Mac OS X appears to be 16-byte mem aligned.
Quote from the website:
I had a hard time finding a definitive
statement on MacOS X memory alignment
so I did my own tests. On 10.4/intel,
both stack and heap memory is 16 byte
aligned. So people porting software
can stop looking for memalign() and
posix_memalign(). It’s not needed.
update: OSX now has posix_memalign()
Late to the party, but newer versions of OSX do have posix_memalign(). You might want this when aligning to page boundaries. For example:
#include <stdlib.h>
char *buffer;
int pagesize;
pagesize = sysconf(_SC_PAGE_SIZE);
if (pagesize == -1) handle_error("sysconf");
if (posix_memalign((void **)&buffer, pagesize, 4 * pagesize) != 0) {
handle_error("posix_memalign");
}
One thing to note is that, unlike memalign(), posix_memalign() takes **buffer as an argument and returns an integer error code.
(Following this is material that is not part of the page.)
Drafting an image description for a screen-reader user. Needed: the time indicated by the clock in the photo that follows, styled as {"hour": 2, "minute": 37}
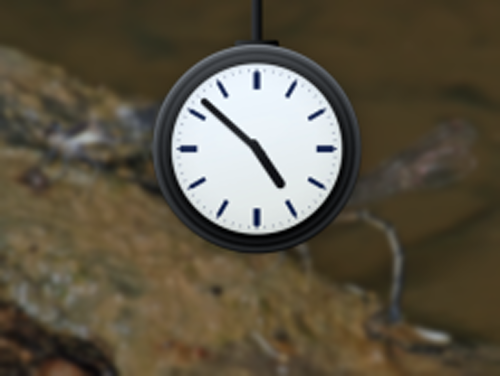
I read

Should be easy enough to do yourself, no? Something like the following (not tested):
void *aligned_malloc( size_t size, int align )
{
void *mem = malloc( size + (align-1) + sizeof(void*) );
char *amem = ((char*)mem) + sizeof(void*);
amem += align - ((uintptr)amem & (align - 1));
((void**)amem)[-1] = mem;
return amem;
}
void aligned_free( void *mem )
{
free( ((void**)mem)[-1] );
}
(thanks Jonathan Leffler)
Edit:
Regarding ripping off another memalign implementation, the problem with that is not licensing. Rather, you'd run into the difficulty that any good memalign implementation will be an integral part of the heap-manager codebase, not simply layered on top of malloc/free. So you'd have serious trouble transplanting it to a different heap-manager, especially when you have no access to it's internals.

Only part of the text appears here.